Silvio trainiert in der Freizeit Kung Fu. Jeweils am Morgen nach einer Trainingsstunde zeigt er mir vor, was er neu gelernt hat. Besonders gerne demonstriert er die Bewegungen die er mit dem Schwert/ Säbel ausführt. Zuerst erklärt er wie der Ablauf sich aus unterschiedlichen Einheiten zusammensetzt, und er weiss auch wie wichtig der Atem ist. Dann zeigt er mir die Abfolge vor. Es ist eine grosse Freude, ihn in seinem konzentrierten Tun zu beobachten.
Einmal berichtete ich den Kindern, dass Herr Baumgartner nach Singapur fliegen werde. Da meldete sich Martin:“ Dann fliegt er um 11.45 von Zürich weg mit dem Airbus A 380-800, er hat die Flugnummer SQ 345, es ist ein Nonstop Flug bis Singapur, der 12 Stunden und 10 Minuten dauern wird.“ Dass sich Martin mit der Thematik „Flugzeuge“ intensiv befasst, das wussten alle, doch dass er sich so genau auskennt, das wurde uns erst jetzt richtig bewusst.
Sophia ist mit dabei
Sophia hat eine Autismus Spektrum Störung. Sie ist Fan der Buben. Sie strahlt, wenn einer von ihnen mit ihr arbeitet. Da sitzt Damian mit Sophia am grünen Tisch inmitten des schoolrooms und will mit ihr ein Puzzle machen. Doch Sophia packt den Buben an der Hand und zieht ihn zum Kasten wo die Farbstifte sowie die Papiere aufbewahrt sind. Sie gibt so kund, dass sie möchte, dass Damian mit ihr zeichnen solle. Genau an diesem Tag meinte Damian, er wolle heute etwas anderes machen mit Sophia. Doch nun kann er nicht widerstehen und er zeichnet Gegenstände, wobei Sophia stets die Farbe auswählen darf. Damian zählt die jeweiligen Dinge und schreibt die Ziffer hin.

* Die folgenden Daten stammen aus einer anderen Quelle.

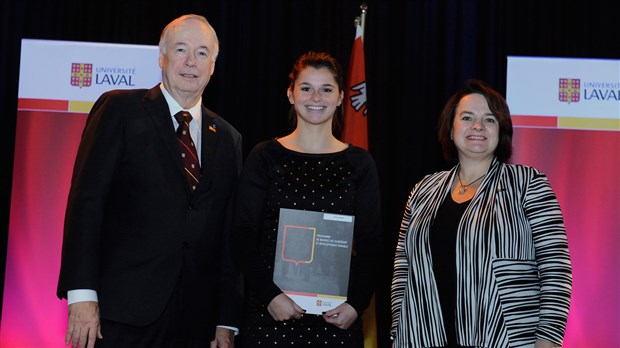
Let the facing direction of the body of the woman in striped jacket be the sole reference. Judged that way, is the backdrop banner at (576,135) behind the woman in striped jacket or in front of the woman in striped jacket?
behind

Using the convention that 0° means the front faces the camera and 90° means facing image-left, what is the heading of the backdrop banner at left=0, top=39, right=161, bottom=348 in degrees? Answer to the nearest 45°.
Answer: approximately 0°

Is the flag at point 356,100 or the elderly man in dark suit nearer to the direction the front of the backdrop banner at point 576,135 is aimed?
the elderly man in dark suit

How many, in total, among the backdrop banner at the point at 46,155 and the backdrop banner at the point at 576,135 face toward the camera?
2

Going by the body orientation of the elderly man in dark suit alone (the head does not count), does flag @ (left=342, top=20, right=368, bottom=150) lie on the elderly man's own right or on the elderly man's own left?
on the elderly man's own left

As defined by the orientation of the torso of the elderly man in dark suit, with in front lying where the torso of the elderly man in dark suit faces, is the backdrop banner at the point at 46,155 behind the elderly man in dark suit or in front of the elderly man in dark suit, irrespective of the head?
behind

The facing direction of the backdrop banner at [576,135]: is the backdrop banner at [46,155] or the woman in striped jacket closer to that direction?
the woman in striped jacket

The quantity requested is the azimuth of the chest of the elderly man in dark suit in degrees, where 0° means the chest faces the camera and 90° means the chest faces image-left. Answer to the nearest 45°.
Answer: approximately 315°

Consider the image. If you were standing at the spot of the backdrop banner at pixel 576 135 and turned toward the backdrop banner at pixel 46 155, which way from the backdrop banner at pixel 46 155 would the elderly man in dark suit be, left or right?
left

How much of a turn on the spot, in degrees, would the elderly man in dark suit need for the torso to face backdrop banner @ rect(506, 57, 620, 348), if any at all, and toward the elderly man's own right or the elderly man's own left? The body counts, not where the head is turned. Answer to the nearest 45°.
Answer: approximately 90° to the elderly man's own left

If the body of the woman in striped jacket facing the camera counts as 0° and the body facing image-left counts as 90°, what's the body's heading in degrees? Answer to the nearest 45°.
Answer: approximately 45°
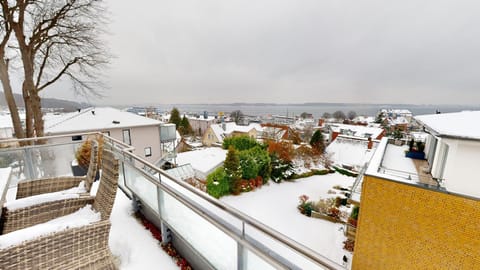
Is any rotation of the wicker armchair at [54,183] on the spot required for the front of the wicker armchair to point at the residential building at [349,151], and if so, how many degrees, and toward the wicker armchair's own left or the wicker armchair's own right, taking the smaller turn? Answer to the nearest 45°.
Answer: approximately 180°

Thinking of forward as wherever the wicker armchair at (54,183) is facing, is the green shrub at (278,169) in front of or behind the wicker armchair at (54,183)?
behind

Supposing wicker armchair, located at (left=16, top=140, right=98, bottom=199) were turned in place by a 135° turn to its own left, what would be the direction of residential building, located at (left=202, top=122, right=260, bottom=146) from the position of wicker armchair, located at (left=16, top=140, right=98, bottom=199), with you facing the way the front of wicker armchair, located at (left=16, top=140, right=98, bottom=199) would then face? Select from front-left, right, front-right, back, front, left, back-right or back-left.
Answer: left

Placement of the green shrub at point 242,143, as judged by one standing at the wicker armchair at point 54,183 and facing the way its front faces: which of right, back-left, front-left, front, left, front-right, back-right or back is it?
back-right

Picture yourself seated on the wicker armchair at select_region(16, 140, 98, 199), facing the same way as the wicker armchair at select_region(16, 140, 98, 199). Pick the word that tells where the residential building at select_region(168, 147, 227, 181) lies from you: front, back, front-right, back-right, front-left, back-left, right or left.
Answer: back-right

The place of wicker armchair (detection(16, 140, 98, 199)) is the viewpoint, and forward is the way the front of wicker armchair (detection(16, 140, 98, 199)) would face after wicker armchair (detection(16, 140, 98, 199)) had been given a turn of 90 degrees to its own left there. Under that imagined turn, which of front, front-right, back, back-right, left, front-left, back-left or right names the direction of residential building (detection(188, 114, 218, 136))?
back-left

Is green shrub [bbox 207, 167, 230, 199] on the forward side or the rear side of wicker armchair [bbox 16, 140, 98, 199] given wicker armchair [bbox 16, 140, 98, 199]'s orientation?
on the rear side

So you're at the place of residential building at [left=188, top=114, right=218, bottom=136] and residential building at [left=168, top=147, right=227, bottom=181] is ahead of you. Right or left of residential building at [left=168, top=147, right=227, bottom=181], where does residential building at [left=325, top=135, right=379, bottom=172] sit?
left

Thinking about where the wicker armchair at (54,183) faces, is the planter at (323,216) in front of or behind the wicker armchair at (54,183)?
behind

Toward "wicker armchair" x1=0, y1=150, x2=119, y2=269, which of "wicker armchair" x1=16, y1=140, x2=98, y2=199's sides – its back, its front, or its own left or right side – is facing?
left

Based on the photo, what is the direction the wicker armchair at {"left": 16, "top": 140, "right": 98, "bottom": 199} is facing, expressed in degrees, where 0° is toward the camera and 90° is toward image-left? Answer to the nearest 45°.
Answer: approximately 90°

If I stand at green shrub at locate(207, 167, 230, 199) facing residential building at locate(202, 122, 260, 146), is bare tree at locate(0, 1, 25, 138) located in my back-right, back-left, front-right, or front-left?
back-left

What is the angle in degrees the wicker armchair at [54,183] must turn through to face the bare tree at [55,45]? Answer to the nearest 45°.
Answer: approximately 90° to its right

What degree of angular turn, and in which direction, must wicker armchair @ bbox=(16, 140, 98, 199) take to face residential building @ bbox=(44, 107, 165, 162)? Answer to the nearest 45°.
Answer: approximately 90° to its right

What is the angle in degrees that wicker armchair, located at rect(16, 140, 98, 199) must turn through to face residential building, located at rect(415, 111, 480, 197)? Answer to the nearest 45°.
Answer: approximately 135° to its left
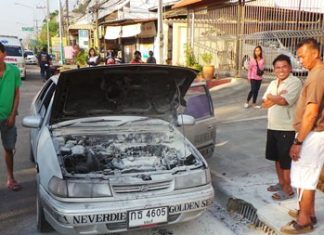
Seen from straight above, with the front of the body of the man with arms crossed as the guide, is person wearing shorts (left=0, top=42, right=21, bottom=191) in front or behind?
in front

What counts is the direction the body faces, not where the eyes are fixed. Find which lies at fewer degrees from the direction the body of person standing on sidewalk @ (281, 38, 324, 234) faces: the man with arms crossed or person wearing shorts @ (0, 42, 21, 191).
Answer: the person wearing shorts

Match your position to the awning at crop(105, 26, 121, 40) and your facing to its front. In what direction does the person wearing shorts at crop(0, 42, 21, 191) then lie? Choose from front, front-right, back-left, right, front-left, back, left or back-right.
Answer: front-left

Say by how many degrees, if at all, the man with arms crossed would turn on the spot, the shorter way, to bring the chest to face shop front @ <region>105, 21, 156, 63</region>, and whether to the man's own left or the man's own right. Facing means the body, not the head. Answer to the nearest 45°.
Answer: approximately 90° to the man's own right

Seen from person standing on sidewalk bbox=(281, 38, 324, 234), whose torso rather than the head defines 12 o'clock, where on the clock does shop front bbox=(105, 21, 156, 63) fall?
The shop front is roughly at 2 o'clock from the person standing on sidewalk.

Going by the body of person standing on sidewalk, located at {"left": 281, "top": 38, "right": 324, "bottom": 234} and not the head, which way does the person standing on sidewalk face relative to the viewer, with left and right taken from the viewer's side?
facing to the left of the viewer

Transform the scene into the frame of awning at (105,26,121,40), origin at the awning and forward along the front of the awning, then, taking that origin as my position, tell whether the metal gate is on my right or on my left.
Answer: on my left

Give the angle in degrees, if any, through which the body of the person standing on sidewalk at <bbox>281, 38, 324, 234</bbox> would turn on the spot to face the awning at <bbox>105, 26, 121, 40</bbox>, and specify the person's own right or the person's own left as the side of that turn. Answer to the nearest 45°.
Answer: approximately 45° to the person's own right

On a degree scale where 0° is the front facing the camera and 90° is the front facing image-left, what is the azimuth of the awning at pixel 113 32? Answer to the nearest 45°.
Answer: approximately 45°

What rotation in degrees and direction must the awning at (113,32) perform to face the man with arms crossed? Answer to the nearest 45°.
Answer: approximately 45° to its left

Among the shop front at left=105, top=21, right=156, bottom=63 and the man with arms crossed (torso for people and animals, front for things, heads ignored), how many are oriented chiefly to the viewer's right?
0
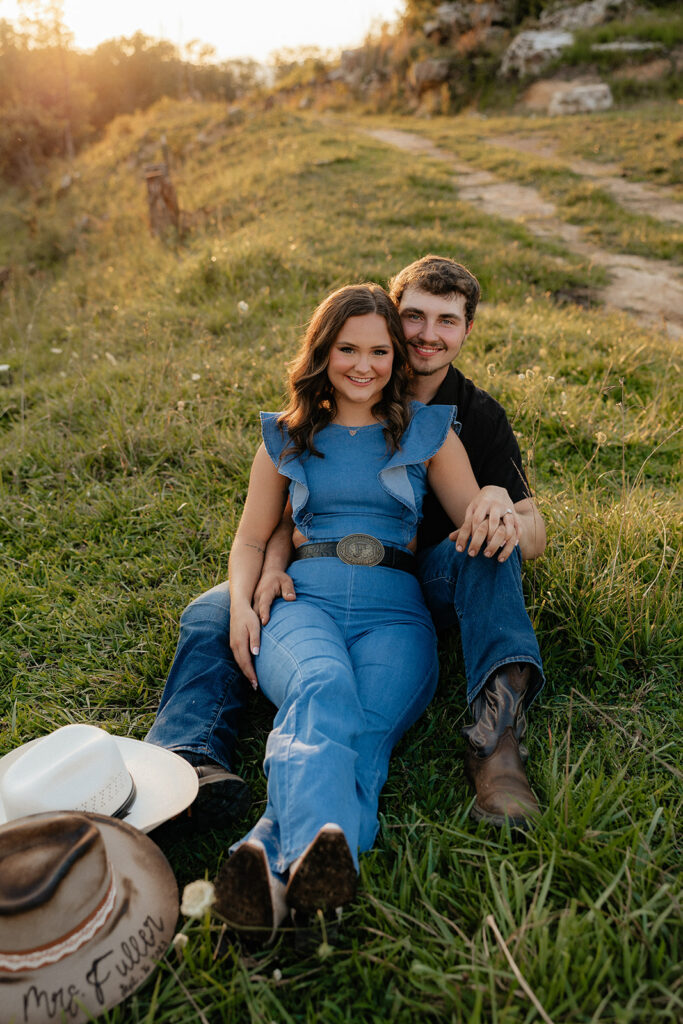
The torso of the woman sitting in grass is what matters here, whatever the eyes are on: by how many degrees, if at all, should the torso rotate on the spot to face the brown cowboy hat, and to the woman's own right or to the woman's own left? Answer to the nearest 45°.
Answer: approximately 45° to the woman's own right

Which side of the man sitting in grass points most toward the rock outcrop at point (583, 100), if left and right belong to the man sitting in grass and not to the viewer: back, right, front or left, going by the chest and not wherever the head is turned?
back

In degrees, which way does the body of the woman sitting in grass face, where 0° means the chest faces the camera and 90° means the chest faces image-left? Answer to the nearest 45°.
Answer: approximately 0°

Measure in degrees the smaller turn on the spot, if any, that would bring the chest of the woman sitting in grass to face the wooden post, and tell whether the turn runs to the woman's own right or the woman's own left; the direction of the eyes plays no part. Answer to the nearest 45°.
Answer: approximately 180°

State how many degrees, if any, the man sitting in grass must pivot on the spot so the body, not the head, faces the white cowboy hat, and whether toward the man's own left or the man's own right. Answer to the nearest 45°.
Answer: approximately 45° to the man's own right

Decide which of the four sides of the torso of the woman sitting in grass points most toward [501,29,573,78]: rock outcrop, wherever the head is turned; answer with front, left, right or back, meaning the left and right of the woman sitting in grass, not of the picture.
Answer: back

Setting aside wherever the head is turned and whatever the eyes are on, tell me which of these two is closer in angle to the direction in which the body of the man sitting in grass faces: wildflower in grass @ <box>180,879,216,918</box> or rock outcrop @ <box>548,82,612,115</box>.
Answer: the wildflower in grass

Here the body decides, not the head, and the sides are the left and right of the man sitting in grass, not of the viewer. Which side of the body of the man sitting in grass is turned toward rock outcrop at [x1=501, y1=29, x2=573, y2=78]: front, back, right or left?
back

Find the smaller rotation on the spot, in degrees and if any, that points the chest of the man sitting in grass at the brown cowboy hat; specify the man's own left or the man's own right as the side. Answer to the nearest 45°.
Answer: approximately 45° to the man's own right

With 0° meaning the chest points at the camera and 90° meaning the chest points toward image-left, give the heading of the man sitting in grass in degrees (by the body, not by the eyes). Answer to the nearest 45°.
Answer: approximately 0°
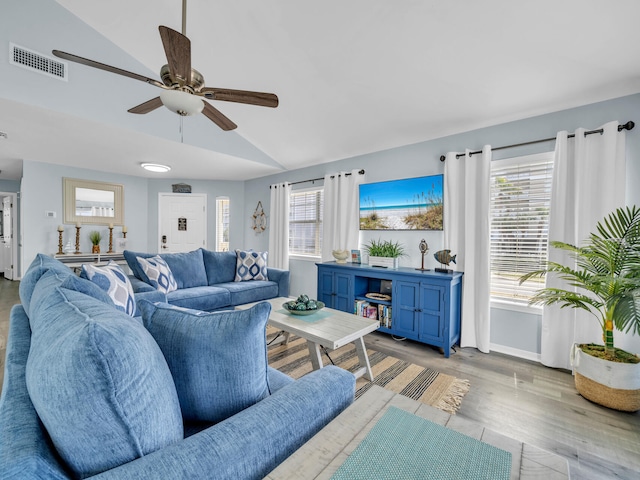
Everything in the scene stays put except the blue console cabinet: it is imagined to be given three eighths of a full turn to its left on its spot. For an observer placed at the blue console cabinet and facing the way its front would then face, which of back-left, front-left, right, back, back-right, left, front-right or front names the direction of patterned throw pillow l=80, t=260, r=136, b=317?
back-right

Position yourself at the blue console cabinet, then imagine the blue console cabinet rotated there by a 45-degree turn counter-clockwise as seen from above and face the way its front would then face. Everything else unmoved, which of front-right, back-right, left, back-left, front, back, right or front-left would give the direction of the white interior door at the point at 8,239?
right

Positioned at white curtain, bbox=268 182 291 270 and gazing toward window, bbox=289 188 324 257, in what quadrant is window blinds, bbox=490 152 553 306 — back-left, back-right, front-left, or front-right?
front-right

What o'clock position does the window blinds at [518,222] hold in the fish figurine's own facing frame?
The window blinds is roughly at 6 o'clock from the fish figurine.

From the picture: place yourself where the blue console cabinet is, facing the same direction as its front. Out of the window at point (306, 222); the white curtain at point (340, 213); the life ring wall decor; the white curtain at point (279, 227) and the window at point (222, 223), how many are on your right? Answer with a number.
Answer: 5

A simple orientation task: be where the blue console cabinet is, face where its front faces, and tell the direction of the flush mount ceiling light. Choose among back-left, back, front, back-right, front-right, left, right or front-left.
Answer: front-right

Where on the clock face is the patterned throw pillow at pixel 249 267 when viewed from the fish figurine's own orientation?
The patterned throw pillow is roughly at 12 o'clock from the fish figurine.

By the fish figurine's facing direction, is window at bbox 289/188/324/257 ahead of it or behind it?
ahead

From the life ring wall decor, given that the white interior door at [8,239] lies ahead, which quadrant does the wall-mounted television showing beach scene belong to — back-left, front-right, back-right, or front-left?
back-left

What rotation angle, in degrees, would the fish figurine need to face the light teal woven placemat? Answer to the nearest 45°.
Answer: approximately 90° to its left

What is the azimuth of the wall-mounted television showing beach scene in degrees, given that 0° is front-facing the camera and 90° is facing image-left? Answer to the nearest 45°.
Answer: approximately 45°

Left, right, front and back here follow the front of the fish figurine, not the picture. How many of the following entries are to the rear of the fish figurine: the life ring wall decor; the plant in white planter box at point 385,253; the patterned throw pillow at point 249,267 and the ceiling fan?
0

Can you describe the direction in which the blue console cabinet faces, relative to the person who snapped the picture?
facing the viewer and to the left of the viewer

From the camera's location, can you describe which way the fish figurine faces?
facing to the left of the viewer

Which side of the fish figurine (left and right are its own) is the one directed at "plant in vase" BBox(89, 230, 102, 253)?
front

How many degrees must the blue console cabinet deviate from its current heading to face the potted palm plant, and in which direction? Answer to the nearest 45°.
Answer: approximately 90° to its left

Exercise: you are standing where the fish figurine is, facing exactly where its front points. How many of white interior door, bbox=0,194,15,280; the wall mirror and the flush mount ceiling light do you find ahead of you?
3

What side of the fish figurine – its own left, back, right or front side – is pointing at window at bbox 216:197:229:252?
front

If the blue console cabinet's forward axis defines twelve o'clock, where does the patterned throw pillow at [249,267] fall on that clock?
The patterned throw pillow is roughly at 2 o'clock from the blue console cabinet.

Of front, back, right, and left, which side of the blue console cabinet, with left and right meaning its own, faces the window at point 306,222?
right

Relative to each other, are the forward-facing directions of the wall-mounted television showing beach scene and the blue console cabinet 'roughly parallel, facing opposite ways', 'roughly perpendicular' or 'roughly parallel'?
roughly parallel

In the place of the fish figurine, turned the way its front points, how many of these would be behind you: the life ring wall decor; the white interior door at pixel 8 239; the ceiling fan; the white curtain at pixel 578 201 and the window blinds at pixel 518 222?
2
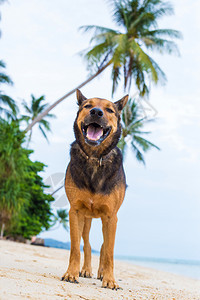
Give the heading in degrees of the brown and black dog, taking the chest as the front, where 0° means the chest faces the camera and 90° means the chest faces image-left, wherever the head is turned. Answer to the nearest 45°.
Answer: approximately 0°
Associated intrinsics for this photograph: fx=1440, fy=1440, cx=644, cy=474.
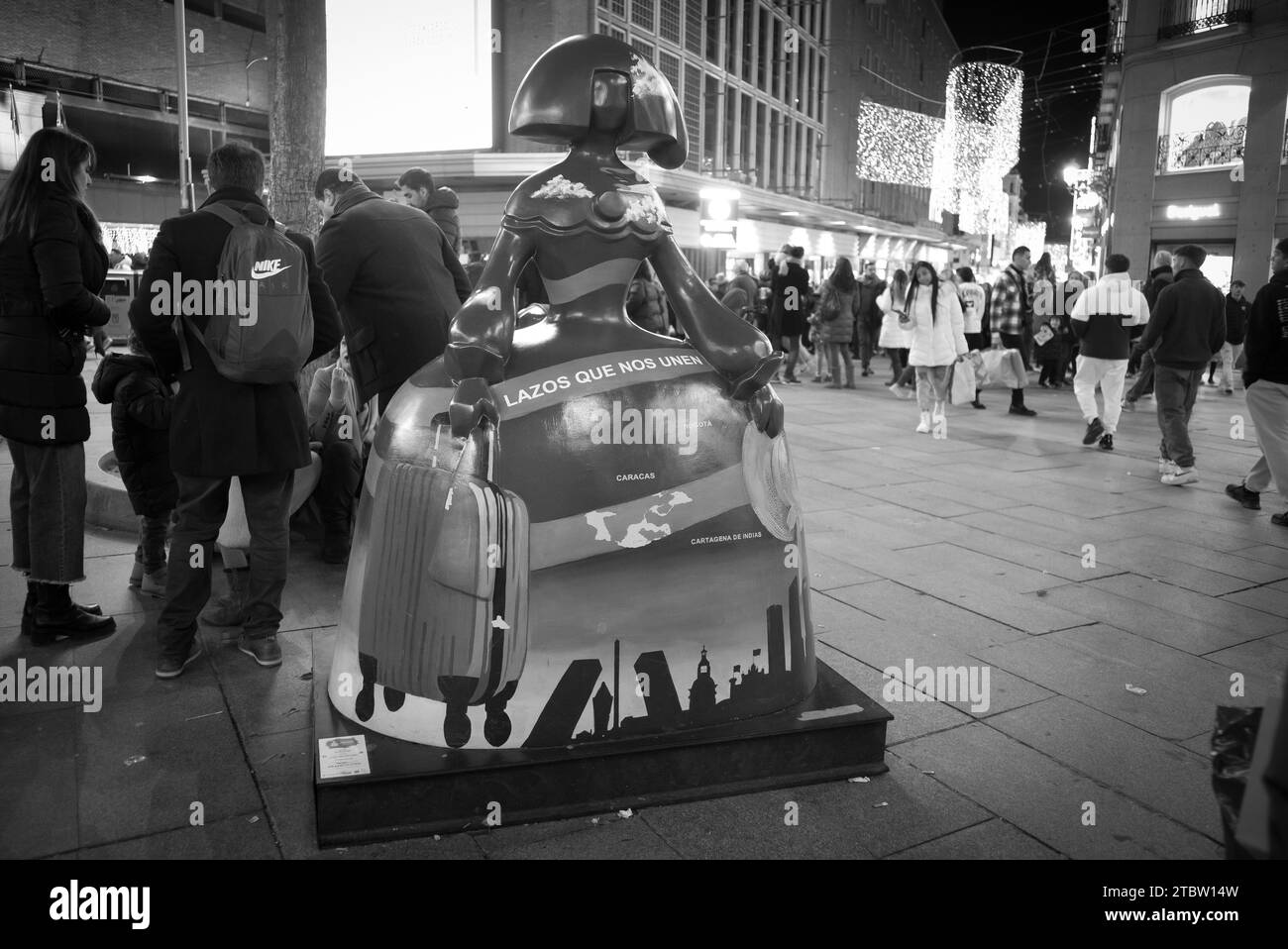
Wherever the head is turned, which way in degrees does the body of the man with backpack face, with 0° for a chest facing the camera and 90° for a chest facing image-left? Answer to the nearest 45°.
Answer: approximately 180°

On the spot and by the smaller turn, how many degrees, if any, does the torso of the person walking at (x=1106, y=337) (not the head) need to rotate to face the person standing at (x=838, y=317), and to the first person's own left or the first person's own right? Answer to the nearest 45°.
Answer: approximately 45° to the first person's own left

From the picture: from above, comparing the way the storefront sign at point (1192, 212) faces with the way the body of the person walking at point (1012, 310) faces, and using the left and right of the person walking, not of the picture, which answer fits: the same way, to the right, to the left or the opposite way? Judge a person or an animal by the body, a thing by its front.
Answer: to the right

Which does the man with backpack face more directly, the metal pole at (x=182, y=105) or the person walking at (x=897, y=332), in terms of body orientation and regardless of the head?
the metal pole

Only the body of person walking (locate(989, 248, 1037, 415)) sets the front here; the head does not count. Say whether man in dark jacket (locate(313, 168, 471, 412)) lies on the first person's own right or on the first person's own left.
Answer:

Während der Pause schaut Sophia liebend gerne den Buben zu, wenn sie Hütten bauen im workroom. Eines Tages kriecht auch sie in eine der Hütten. Vier Buben spielen an einem der Tische Monopoly. Ab und zu schaue ich ihnen zu. Ich staune. Wer sitzt da plötzlich auf dem Stuhl an der Kopfseite des Tisches? Es ist Sophia. Alle freuen sich, dass sich Sophia für ihre Spiele interessiert.